Dubai roaches are great for hedgehogs and I know there are a few people on here that feed them.


----------



## Draenog (Feb 27, 2012)

I feed them, they're one of my fav feeder insects for the reasons you've mentioned. All my hedgehogs love them.


----------



## Lilysmommy (Jan 7, 2009)

I think they're just not commonly mentioned because they're not found in most big box pet stores.  I never tried them with Lily, but I'm a huge fan of them after learning about them when reading about bearded dragons and plan to possibly start a colony or at least find a good source for my next hedgehog!


----------



## ParkerandMe (Jul 17, 2015)

Ok, I think I'll use them for sure then, thank you all! :grin:


----------



## twobytwopets (Feb 2, 2014)

This got me thinking and did a quick google search on breeding them. I've seen ads online for Dubia roaches but skipped over, the people raising them are a couple hours away, too far for bugs alone. But I found this....
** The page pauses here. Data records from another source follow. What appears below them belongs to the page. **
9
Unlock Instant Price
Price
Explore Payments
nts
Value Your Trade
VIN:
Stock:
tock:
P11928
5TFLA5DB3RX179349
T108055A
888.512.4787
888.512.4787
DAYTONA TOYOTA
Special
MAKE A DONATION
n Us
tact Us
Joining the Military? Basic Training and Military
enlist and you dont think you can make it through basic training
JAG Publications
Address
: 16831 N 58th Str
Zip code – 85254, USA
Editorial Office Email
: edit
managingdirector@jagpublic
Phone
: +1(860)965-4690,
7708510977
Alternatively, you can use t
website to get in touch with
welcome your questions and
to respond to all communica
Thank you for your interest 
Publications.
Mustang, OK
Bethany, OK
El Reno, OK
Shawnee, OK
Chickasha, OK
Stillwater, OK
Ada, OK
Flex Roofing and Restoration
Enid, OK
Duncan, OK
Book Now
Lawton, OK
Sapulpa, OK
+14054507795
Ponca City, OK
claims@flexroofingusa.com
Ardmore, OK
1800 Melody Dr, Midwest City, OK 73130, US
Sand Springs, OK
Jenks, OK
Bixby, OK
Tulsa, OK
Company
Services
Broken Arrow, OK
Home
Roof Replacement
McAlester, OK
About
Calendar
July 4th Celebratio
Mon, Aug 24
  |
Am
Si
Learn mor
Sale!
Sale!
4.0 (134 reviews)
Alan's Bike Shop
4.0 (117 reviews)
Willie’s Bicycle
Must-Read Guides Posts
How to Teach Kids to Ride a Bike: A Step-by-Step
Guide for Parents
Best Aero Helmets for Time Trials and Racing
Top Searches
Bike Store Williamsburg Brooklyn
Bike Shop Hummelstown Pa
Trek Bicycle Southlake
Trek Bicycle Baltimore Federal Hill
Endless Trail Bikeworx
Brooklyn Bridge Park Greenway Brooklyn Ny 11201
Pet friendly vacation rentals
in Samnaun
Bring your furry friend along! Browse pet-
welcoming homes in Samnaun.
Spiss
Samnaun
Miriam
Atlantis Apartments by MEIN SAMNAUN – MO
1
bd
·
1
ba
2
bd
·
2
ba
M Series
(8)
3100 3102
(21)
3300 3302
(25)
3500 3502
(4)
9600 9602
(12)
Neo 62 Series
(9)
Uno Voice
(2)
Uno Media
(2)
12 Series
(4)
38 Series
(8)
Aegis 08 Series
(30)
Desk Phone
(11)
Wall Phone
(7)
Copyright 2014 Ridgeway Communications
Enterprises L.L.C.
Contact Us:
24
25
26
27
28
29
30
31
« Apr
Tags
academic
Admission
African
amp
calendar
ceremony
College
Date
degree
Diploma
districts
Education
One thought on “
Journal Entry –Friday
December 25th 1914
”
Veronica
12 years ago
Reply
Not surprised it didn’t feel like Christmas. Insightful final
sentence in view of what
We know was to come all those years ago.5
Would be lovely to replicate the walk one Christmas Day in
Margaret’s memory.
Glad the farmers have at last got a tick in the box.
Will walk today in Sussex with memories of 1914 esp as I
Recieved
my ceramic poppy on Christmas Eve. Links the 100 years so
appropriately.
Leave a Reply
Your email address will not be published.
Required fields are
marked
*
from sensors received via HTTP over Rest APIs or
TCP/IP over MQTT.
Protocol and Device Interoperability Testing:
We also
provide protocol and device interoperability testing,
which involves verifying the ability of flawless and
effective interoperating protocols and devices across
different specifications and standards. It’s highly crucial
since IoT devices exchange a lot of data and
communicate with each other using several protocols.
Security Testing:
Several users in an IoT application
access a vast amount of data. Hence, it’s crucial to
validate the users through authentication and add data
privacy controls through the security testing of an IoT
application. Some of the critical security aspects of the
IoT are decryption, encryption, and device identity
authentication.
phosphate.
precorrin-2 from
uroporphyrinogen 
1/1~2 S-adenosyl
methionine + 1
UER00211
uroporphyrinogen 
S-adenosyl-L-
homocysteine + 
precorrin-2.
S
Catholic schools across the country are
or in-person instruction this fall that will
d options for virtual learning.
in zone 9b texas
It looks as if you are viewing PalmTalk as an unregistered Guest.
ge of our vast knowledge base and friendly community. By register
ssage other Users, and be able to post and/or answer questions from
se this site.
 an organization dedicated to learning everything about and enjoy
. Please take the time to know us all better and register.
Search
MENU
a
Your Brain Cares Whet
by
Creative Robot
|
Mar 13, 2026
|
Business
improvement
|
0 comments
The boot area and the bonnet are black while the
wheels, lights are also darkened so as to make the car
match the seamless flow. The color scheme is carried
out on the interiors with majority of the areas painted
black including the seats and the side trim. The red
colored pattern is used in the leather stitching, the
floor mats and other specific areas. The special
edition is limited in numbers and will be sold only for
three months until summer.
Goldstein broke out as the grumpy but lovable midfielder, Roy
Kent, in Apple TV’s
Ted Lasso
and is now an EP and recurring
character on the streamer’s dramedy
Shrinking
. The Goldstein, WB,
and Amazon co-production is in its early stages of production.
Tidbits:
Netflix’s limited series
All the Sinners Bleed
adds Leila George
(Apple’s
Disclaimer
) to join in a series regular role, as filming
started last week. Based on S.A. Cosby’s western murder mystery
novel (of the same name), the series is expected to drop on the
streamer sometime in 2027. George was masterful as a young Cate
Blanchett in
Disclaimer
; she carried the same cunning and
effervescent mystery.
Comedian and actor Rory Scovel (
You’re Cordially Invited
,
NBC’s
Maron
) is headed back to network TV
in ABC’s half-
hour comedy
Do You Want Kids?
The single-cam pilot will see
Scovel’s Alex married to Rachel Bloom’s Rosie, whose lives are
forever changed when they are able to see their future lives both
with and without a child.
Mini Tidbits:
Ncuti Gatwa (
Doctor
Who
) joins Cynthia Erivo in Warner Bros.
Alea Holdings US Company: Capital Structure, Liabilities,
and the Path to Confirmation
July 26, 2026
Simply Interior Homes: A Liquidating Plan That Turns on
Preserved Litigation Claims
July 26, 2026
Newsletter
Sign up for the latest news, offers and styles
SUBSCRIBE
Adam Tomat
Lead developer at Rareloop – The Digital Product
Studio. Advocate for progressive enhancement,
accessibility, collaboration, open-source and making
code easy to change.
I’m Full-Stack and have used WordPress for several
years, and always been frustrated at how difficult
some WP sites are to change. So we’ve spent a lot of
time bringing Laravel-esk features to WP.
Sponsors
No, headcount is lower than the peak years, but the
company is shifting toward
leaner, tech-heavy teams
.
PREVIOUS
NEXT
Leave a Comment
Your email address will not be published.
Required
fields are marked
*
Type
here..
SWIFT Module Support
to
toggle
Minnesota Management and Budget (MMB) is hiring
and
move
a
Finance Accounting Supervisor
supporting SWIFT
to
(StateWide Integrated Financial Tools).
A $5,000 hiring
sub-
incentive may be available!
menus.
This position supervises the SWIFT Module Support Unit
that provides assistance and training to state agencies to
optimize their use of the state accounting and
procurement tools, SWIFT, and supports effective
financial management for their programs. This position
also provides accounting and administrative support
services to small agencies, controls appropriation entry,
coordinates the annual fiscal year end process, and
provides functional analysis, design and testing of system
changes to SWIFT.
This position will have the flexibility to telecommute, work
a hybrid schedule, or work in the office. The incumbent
http://www.nyworms.com/dubiacare.htm

**adding, do we have any Dubia farmers on here?


----------



## Rafaelninja13 (Oct 30, 2021)

Draenog said:


> I feed them, they're one of my fav feeder insects for the reasons you've mentioned. All my hedgehogs love them.


I know this is a really old post. But what size of dubias do you feed your hedgehogs? I want to feed mine 1 every day along with 1 BSFL, but don't know what size would be best.


----------